Change "Time Stamp" to "Timestamp" throughout the records below, and write them out again with everything else unaltered. Leave the pictures out.
-=-=-
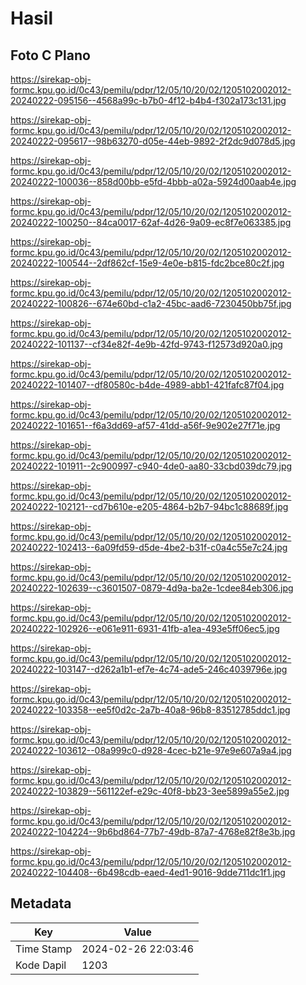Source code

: # Hasil

## Foto C Plano

https://sirekap-obj-formc.kpu.go.id/0c43/pemilu/pdpr/12/05/10/20/02/1205102002012-20240222-095156--4568a99c-b7b0-4f12-b4b4-f302a173c131.jpg

https://sirekap-obj-formc.kpu.go.id/0c43/pemilu/pdpr/12/05/10/20/02/1205102002012-20240222-095617--98b63270-d05e-44eb-9892-2f2dc9d078d5.jpg

https://sirekap-obj-formc.kpu.go.id/0c43/pemilu/pdpr/12/05/10/20/02/1205102002012-20240222-100036--858d00bb-e5fd-4bbb-a02a-5924d00aab4e.jpg

https://sirekap-obj-formc.kpu.go.id/0c43/pemilu/pdpr/12/05/10/20/02/1205102002012-20240222-100250--84ca0017-62af-4d26-9a09-ec8f7e063385.jpg

https://sirekap-obj-formc.kpu.go.id/0c43/pemilu/pdpr/12/05/10/20/02/1205102002012-20240222-100544--2df862cf-15e9-4e0e-b815-fdc2bce80c2f.jpg

https://sirekap-obj-formc.kpu.go.id/0c43/pemilu/pdpr/12/05/10/20/02/1205102002012-20240222-100826--674e60bd-c1a2-45bc-aad6-7230450bb75f.jpg

https://sirekap-obj-formc.kpu.go.id/0c43/pemilu/pdpr/12/05/10/20/02/1205102002012-20240222-101137--cf34e82f-4e9b-42fd-9743-f12573d920a0.jpg

https://sirekap-obj-formc.kpu.go.id/0c43/pemilu/pdpr/12/05/10/20/02/1205102002012-20240222-101407--df80580c-b4de-4989-abb1-421fafc87f04.jpg

https://sirekap-obj-formc.kpu.go.id/0c43/pemilu/pdpr/12/05/10/20/02/1205102002012-20240222-101651--f6a3dd69-af57-41dd-a56f-9e902e27f71e.jpg

https://sirekap-obj-formc.kpu.go.id/0c43/pemilu/pdpr/12/05/10/20/02/1205102002012-20240222-101911--2c900997-c940-4de0-aa80-33cbd039dc79.jpg

https://sirekap-obj-formc.kpu.go.id/0c43/pemilu/pdpr/12/05/10/20/02/1205102002012-20240222-102121--cd7b610e-e205-4864-b2b7-94bc1c88689f.jpg

https://sirekap-obj-formc.kpu.go.id/0c43/pemilu/pdpr/12/05/10/20/02/1205102002012-20240222-102413--6a09fd59-d5de-4be2-b31f-c0a4c55e7c24.jpg

https://sirekap-obj-formc.kpu.go.id/0c43/pemilu/pdpr/12/05/10/20/02/1205102002012-20240222-102639--c3601507-0879-4d9a-ba2e-1cdee84eb306.jpg

https://sirekap-obj-formc.kpu.go.id/0c43/pemilu/pdpr/12/05/10/20/02/1205102002012-20240222-102926--e061e911-6931-41fb-a1ea-493e5ff06ec5.jpg

https://sirekap-obj-formc.kpu.go.id/0c43/pemilu/pdpr/12/05/10/20/02/1205102002012-20240222-103147--d262a1b1-ef7e-4c74-ade5-246c4039796e.jpg

https://sirekap-obj-formc.kpu.go.id/0c43/pemilu/pdpr/12/05/10/20/02/1205102002012-20240222-103358--ee5f0d2c-2a7b-40a8-96b8-83512785ddc1.jpg

https://sirekap-obj-formc.kpu.go.id/0c43/pemilu/pdpr/12/05/10/20/02/1205102002012-20240222-103612--08a999c0-d928-4cec-b21e-97e9e607a9a4.jpg

https://sirekap-obj-formc.kpu.go.id/0c43/pemilu/pdpr/12/05/10/20/02/1205102002012-20240222-103829--561122ef-e29c-40f8-bb23-3ee5899a55e2.jpg

https://sirekap-obj-formc.kpu.go.id/0c43/pemilu/pdpr/12/05/10/20/02/1205102002012-20240222-104224--9b6bd864-77b7-49db-87a7-4768e82f8e3b.jpg

https://sirekap-obj-formc.kpu.go.id/0c43/pemilu/pdpr/12/05/10/20/02/1205102002012-20240222-104408--6b498cdb-eaed-4ed1-9016-9dde711dc1f1.jpg


## Metadata

| Key        | Value               |
| ---------- | ------------------- |
| Time Stamp | 2024-02-26 22:03:46 |
| Kode Dapil | 1203                |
-=-=-
(RESULT BELOW):
Source code

: # Hasil

## Foto C Plano

https://sirekap-obj-formc.kpu.go.id/0c43/pemilu/pdpr/12/05/10/20/02/1205102002012-20240222-095156--4568a99c-b7b0-4f12-b4b4-f302a173c131.jpg

https://sirekap-obj-formc.kpu.go.id/0c43/pemilu/pdpr/12/05/10/20/02/1205102002012-20240222-095617--98b63270-d05e-44eb-9892-2f2dc9d078d5.jpg

https://sirekap-obj-formc.kpu.go.id/0c43/pemilu/pdpr/12/05/10/20/02/1205102002012-20240222-100036--858d00bb-e5fd-4bbb-a02a-5924d00aab4e.jpg

https://sirekap-obj-formc.kpu.go.id/0c43/pemilu/pdpr/12/05/10/20/02/1205102002012-20240222-100250--84ca0017-62af-4d26-9a09-ec8f7e063385.jpg

https://sirekap-obj-formc.kpu.go.id/0c43/pemilu/pdpr/12/05/10/20/02/1205102002012-20240222-100544--2df862cf-15e9-4e0e-b815-fdc2bce80c2f.jpg

https://sirekap-obj-formc.kpu.go.id/0c43/pemilu/pdpr/12/05/10/20/02/1205102002012-20240222-100826--674e60bd-c1a2-45bc-aad6-7230450bb75f.jpg

https://sirekap-obj-formc.kpu.go.id/0c43/pemilu/pdpr/12/05/10/20/02/1205102002012-20240222-101137--cf34e82f-4e9b-42fd-9743-f12573d920a0.jpg

https://sirekap-obj-formc.kpu.go.id/0c43/pemilu/pdpr/12/05/10/20/02/1205102002012-20240222-101407--df80580c-b4de-4989-abb1-421fafc87f04.jpg

https://sirekap-obj-formc.kpu.go.id/0c43/pemilu/pdpr/12/05/10/20/02/1205102002012-20240222-101651--f6a3dd69-af57-41dd-a56f-9e902e27f71e.jpg

https://sirekap-obj-formc.kpu.go.id/0c43/pemilu/pdpr/12/05/10/20/02/1205102002012-20240222-101911--2c900997-c940-4de0-aa80-33cbd039dc79.jpg

https://sirekap-obj-formc.kpu.go.id/0c43/pemilu/pdpr/12/05/10/20/02/1205102002012-20240222-102121--cd7b610e-e205-4864-b2b7-94bc1c88689f.jpg

https://sirekap-obj-formc.kpu.go.id/0c43/pemilu/pdpr/12/05/10/20/02/1205102002012-20240222-102413--6a09fd59-d5de-4be2-b31f-c0a4c55e7c24.jpg

https://sirekap-obj-formc.kpu.go.id/0c43/pemilu/pdpr/12/05/10/20/02/1205102002012-20240222-102639--c3601507-0879-4d9a-ba2e-1cdee84eb306.jpg

https://sirekap-obj-formc.kpu.go.id/0c43/pemilu/pdpr/12/05/10/20/02/1205102002012-20240222-102926--e061e911-6931-41fb-a1ea-493e5ff06ec5.jpg

https://sirekap-obj-formc.kpu.go.id/0c43/pemilu/pdpr/12/05/10/20/02/1205102002012-20240222-103147--d262a1b1-ef7e-4c74-ade5-246c4039796e.jpg

https://sirekap-obj-formc.kpu.go.id/0c43/pemilu/pdpr/12/05/10/20/02/1205102002012-20240222-103358--ee5f0d2c-2a7b-40a8-96b8-83512785ddc1.jpg

https://sirekap-obj-formc.kpu.go.id/0c43/pemilu/pdpr/12/05/10/20/02/1205102002012-20240222-103612--08a999c0-d928-4cec-b21e-97e9e607a9a4.jpg

https://sirekap-obj-formc.kpu.go.id/0c43/pemilu/pdpr/12/05/10/20/02/1205102002012-20240222-103829--561122ef-e29c-40f8-bb23-3ee5899a55e2.jpg

https://sirekap-obj-formc.kpu.go.id/0c43/pemilu/pdpr/12/05/10/20/02/1205102002012-20240222-104224--9b6bd864-77b7-49db-87a7-4768e82f8e3b.jpg

https://sirekap-obj-formc.kpu.go.id/0c43/pemilu/pdpr/12/05/10/20/02/1205102002012-20240222-104408--6b498cdb-eaed-4ed1-9016-9dde711dc1f1.jpg


## Metadata

| Key        | Value               |
| ---------- | ------------------- |
| Timestamp | 2024-02-26 22:03:46 |
| Kode Dapil | 1203                |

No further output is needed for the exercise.